Friday, August 10, 2012
Book Thoughts - Bring Up The Bodies by Hilary Mantel
published May, 2012
Synopsis from publisher:
Though he battled for seven years to marry her, Henry is disenchanted with Anne Boleyn. She has failed to give him a son and her sharp intelligence and audacious will alienate his old friends and the noble families of England. When the discarded Katherine dies in exile from the court, Anne stands starkly exposed, the focus of gossip and malice.
At a word from Henry, Thomas Cromwell is ready to bring her down. Over three terrifying weeks, Anne is ensnared in a web of conspiracy, while the demure Jane Seymour stands waiting her turn for the poisoned wedding ring. But Anne and her powerful family will not yield without a ferocious struggle. Hilary Mantel's Bring Up the Bodies follows the dramatic trial of the queen and her suitors for adultery and treason. To defeat the Boleyns, Cromwell must ally with his natural enemies, the papist aristocracy. What price will he pay for Anne's head?
First Impression - 7/30/12
I reviewed the prequel to this novel, Wolf Hall, in 2009, and had some issues with it. It was the first novel I'd read by Mantel, and her writing style was difficult for me to adjust to. Before I picked up this novel, I spent a little bit of time re-acquainting myself with her writing, and I'm glad I did - this time around, I'm enjoying her work much more. She again writes in the present tense, and again uses the somewhat ambiguous "he" whenever she refers to Cromwell, but I'm prepared for it this time, so it just seems quirky rather than irritating. This time around I'm also able to enjoy much of the humor that Mantel gifts Cromwell with - the dialogue itself has been a lot of fun to read. I feel like this might be a breakthrough for me and this author.
Second Thoughts - 8/5/12
I think Bring Up the Bodies is just an easier novel to read than its predecessor. Perhaps it is because Mantel has a much smaller period of time to cover, but her narrative seems tighter and her connection to her characters seems stronger. Mantel's Cromwell is a fascinating man - I think I like him, but I don't necessarily think he's a good guy. He is smart, though, and has learned what needs to be done to preserve himself - so I can certainly understand the many macinations he makes to secure his position with the king.
"What is the nature of the border between truth and lies? It is permeable and blurred because it is planted thick with rumour, confabulation, misunderstandings and twisted tales.
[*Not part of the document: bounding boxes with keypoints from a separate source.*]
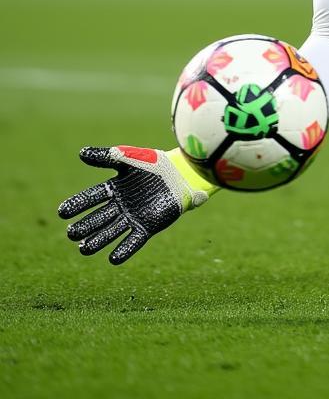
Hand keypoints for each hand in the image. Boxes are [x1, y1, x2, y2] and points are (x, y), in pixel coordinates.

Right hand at [58, 146, 212, 264]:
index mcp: (115, 188)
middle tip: (71, 233)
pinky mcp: (148, 227)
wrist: (183, 173)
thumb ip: (107, 156)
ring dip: (97, 241)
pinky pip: (133, 241)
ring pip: (111, 232)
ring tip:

Truth can break the gates down, truth can howl in the street; unless Truth is pleasing, personable and easy to like, she is condemned to stay whimpering at the back door." (p. 159)
I am enjoying Mantel's writing so much - she is skilled at her craft, and I am finding the novel a pleasure to read as well as a great story.
Last Word - 8/9/12
I feel like I know this story pretty well, but Mantel actually had me tense at the end - as though I wasn't completely aware of how Anne's story ended. I've long thought Thomas More an incredibly fascinating figure, and now I see Thomas Cromwell as his equal. I was completely engaged in his process as he methodically went about bringing down Anne and her companions - the who's and why's, the coersion and manipulation - and his reasons for every single move = all remarkable.
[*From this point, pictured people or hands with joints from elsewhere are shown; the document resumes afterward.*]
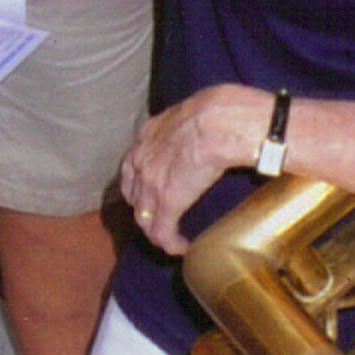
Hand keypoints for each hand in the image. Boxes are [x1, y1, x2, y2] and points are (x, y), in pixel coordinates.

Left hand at [121, 84, 267, 251]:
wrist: (221, 121)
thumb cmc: (220, 107)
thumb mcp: (195, 108)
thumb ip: (190, 122)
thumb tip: (208, 128)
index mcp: (149, 133)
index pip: (133, 166)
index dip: (142, 182)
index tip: (155, 191)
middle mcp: (142, 159)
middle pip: (134, 195)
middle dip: (146, 209)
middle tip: (163, 217)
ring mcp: (151, 183)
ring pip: (144, 218)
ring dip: (158, 230)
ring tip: (173, 237)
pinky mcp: (167, 204)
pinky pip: (162, 233)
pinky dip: (171, 244)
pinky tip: (182, 247)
"Look, he says: once you have exhausted the process of negotiation and compromise, once you have fixed on the destruction of an enemy, that destruction must be swift and it must be perfect. Before you even glance in his direction, you should have his name on a warrant, the ports blocked, his wife and friends bought, his heir under your protection, his money in your strongroom, and his dog running to your whistle. Before he wakes in the morning, you should have the axe in your hand." (p. 351)
Such good writing, such an interesting character - still a bit distant, but an enjoyable read nontheless. Recommended - if you are interested in the series, I would almost start with this novel, and then go back and read the first, especially if (like me) you already know how it ends.